Na pré-adolescente tive uma obsessão por claras em neve com açúcar. Pura ou com k-sucos de morango, abacaxi ou limão. Comia sozinha ou com pão de forma… Com biscoito… Assei (numa tentativa frustrada em se tornar um suspiro)… Fritei…

Claras em Neve @ divulgação

Quando aprendi a fazer Marshmallow descobri uma nova paixão. Graças a ela, aprendi a fazer bolos usando as receitas de um caderno que acompanhava a Revista Claudia. Montei uma coleção de receitas. Minha obsessão por bolos durou um bom tempo.

Quando me mudei para Campinas, entre os 15 ou 16 anos, resolvi fazer um regime. A Revista Nova foi uma das minhas maiores fontes de pesquisa. Aprendi a calcular calorias em tudo o que consumia. Fiz a Dieta da Lua. E, sim, perdi vários quilos. Foi ótimo para minha autoestima.

Chocopologie Chocolate @ Divulgação

No meu primeiro emprego CLT como repositor das Lojas Americanas da Rua 13 de Maio, no centro de Campinas, as coisas mudaram de figura. Existia a regra de “É expressamente proibido consumir qualquer produto dentro da empresa”. Como a palavra ‘proibido’ sempre foi um problema em minha vida, lógico que dava um jeito de contorná-la.

Na Páscoa, os ovos quebrados eram devolvidos para o estoque. Os repositores precisavam separar os pedaços de chocolate dos bombons. Segundo a lenda, os bombons seriam devolvidos aos fornecedores e as lascas do chocolate seriam descartadas. Eventualmente surgiam alguns no refeitório, porém, a maior parte sumia.

As enormes caixas recheadas de bombons eram visitadas em todos os momentos nos quais eu (e meus colegas mais abusados) precisava subir no estoque para repor alguma prateleira. Literalmente mergulhava da caixa e emergia com não sei com quantos bombons. Eu comia até minha barriga ficar cheia. Lógico que aquela orgia de chocolate me ajudou a recuperar os quilos perdidos adicionados com mais outros.

O tempo passou e meu interesse por doces continuou, mas algumas coisas foram se modificando.

Paçoquinha @ divulgação

Um dia, uma amiga me convidou para almoçar em sua casa. No final do almoço, abriu a geladeira, pegou alguns potes e colocou-os na mesa. Explicou que eram doces e bolos que sobraram de não sei quando. Segundo ela, como sabia da minha paixão por doces, lembrou-se de guardar para mim.

Não era a primeira vez que tinha feito aquilo. Porém, desta vez a justificativa me incomodou.

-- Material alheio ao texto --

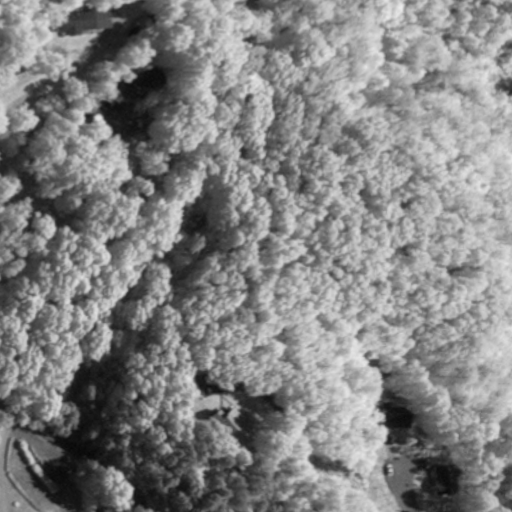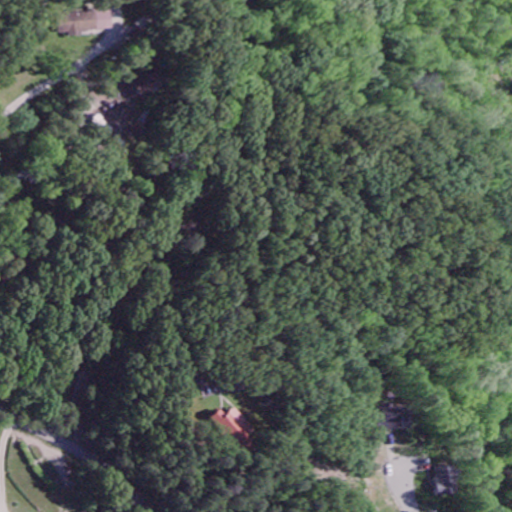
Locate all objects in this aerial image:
building: (74, 24)
road: (61, 71)
building: (136, 85)
road: (97, 339)
road: (345, 357)
building: (393, 419)
building: (242, 431)
road: (76, 454)
building: (439, 482)
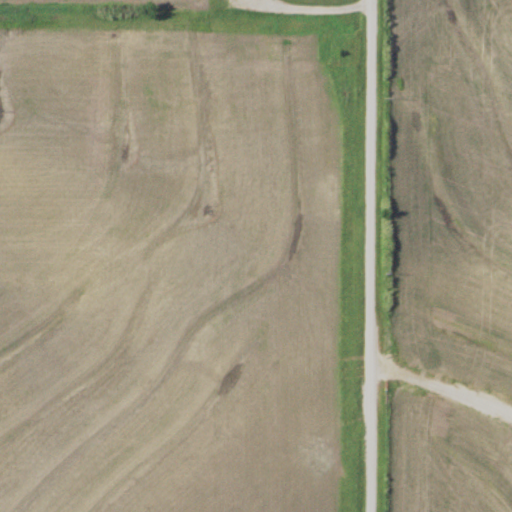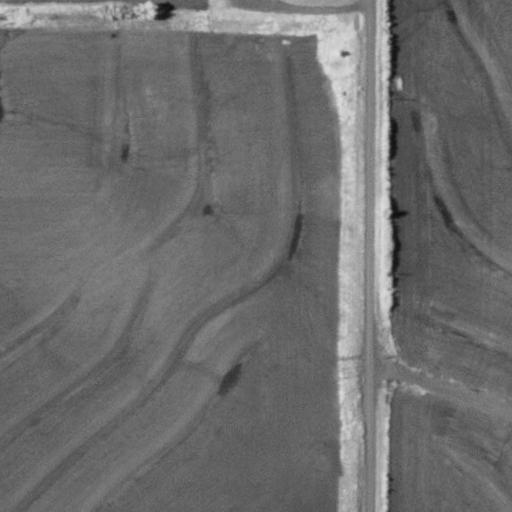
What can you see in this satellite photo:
road: (367, 256)
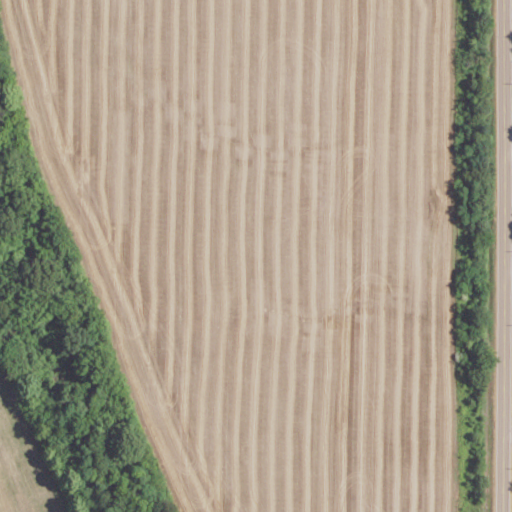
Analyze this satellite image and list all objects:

Comi um pouco dos doces, mas fiquei com aquela frase na cabeça.

Chegando em casa, um gatilho foi despertado ao me lembrar de outras questões anteriores, de comentários ou frases ofensivas que continuamente ela fazia (ela sempre foi gordofóbica). Fiquei puto. Inspirou-me a escrever um artigo chamado ‘Coisas que irritam gordos’.

Infelizmente demorei mais alguns anos para entender o quanto ela era uma pessoa tóxica e que, hoje, não faz parte mais de meu universo.

Curiosamente, a partir daquele momento, tentei prestar atenção no que eu consumia. Nem sempre consegui, confesso, mas algo mudou.

Não posso precisar o momento, mas ‘pizza doce’, ‘pastel doce’, ‘donuts’, ‘churros com recheio de doce de leite’, ‘brigadeiro gourmet’, ‘bolo em pote’, ‘não sei quantas variações de bolo de chocolate’, etc, serviram para uma mudança no meu paladar. Os sabores muito pronunciados deixaram de me interessar.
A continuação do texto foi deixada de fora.